____ TEXT SEGMENT

The transformation of objects in space,
                                                            or objects in time,
To objects outside either, but tactile, still precise....
It's always the same problem--
Nothing's more abstract, more unreal
                                                            than what we actually see.
The job is to make it otherwise.

Two dead crepe-myrtle bushes,
                                                   tulips petal-splayed and swan-stemmed,
All blossoms gone from the blossoming trees--the new loss
Is not like old loss,
Winter-kill, a jubilant revelation, an artificial thing
Linked and lifted by pure description into the other world.

Self-oblivion, sacred information, God's nudge--
I think I'll piddle around by the lemon tree, thorns
Sharp as angel's teeth.
                                     I think
I'll lie down in the dandelions, the purple and white violets.
I think I'll keep on lying there, one eye cocked to heaven.

April eats from my fingers,
                                            nibble of dogwood, nip of pine.
Now is the time, Lord.
Syllables scatter across the new grass, in search of their words.
Such minor Armageddons.

________
____ STUDY MATERIAL

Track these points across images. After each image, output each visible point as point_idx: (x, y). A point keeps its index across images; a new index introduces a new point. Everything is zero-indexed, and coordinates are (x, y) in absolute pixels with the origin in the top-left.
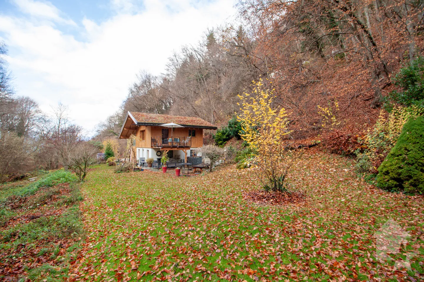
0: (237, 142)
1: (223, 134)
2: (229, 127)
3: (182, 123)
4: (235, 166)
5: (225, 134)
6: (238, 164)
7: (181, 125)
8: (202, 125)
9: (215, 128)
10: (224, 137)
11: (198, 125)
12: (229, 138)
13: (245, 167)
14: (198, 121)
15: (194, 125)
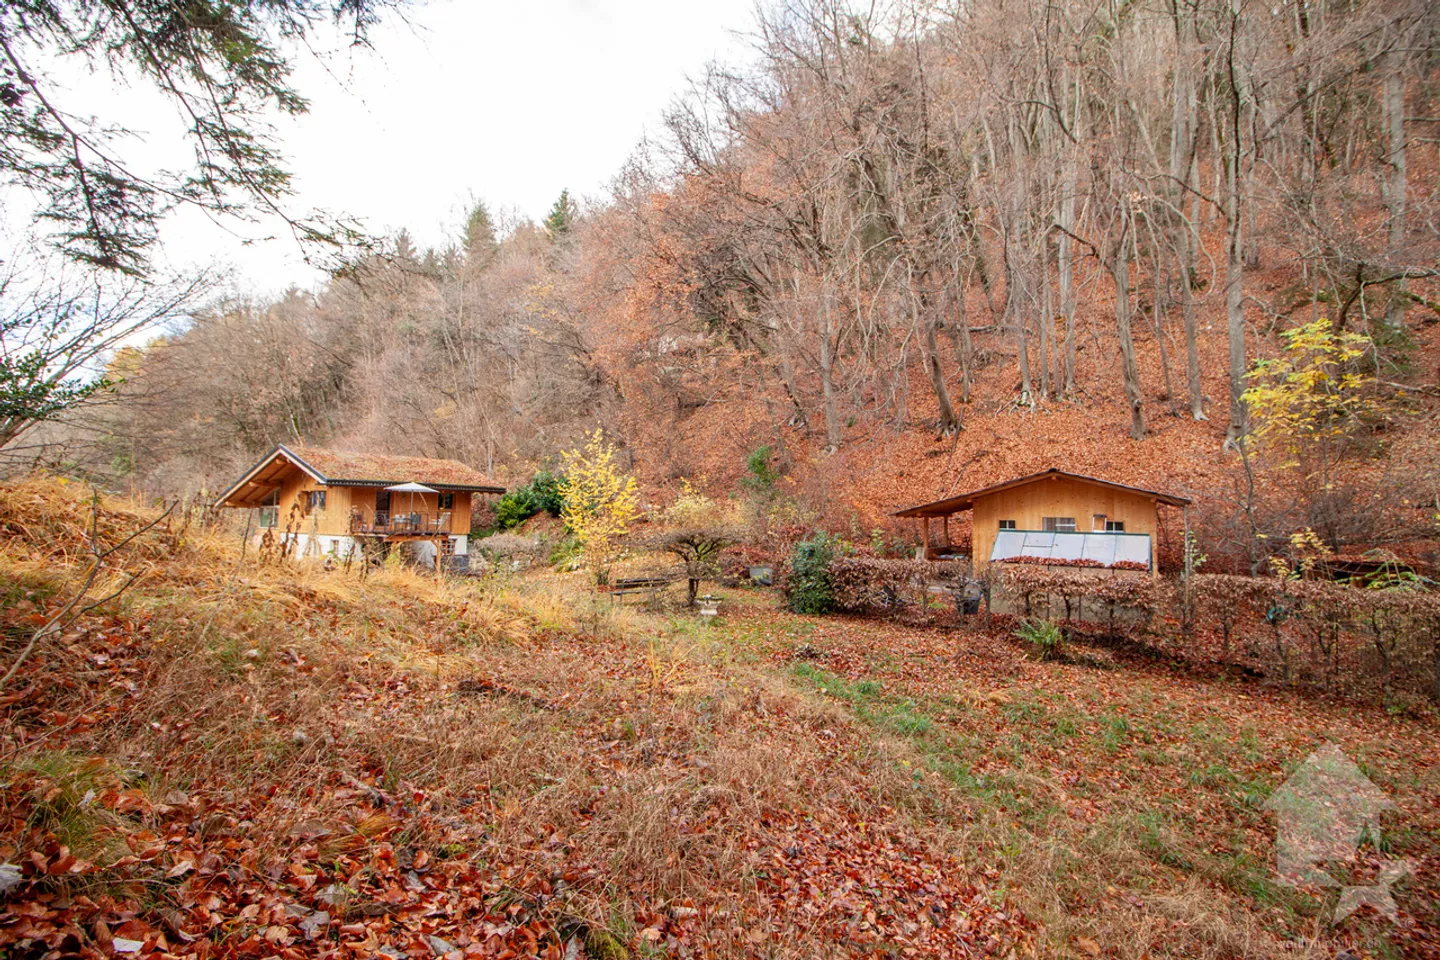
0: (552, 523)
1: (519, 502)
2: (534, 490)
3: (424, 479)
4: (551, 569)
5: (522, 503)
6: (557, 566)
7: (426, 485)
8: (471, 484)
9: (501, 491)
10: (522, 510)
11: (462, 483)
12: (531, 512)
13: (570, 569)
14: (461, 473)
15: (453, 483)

________

**WORK INSTRUCTION 1:**
Update the part of the poem starting at "Self-oblivion, sacred information, God's" and ending at "cocked to heaven.", so that "lemon tree" becomes "fig tree".
**WORK INSTRUCTION 2:**
Shorten the stanza of the poem that opens with "The transformation of objects in space" while keeping its main points.
The rows are separate material, apart from the poem.

**EXERCISE RESULT 1:**
Self-oblivion, sacred information, God's nudge--
I think I'll piddle around by the fig tree, thorns
Sharp as angel's teeth.
                                     I think
I'll lie down in the dandelions, the purple and white violets.
I think I'll keep on lying there, one eye cocked to heaven.

**EXERCISE RESULT 2:**
The constant problem is turning objects in space or time into objects outside both that are tactile and still precise. Nothing is more abstract or unreal than what we actually see, and the job is to make it otherwise.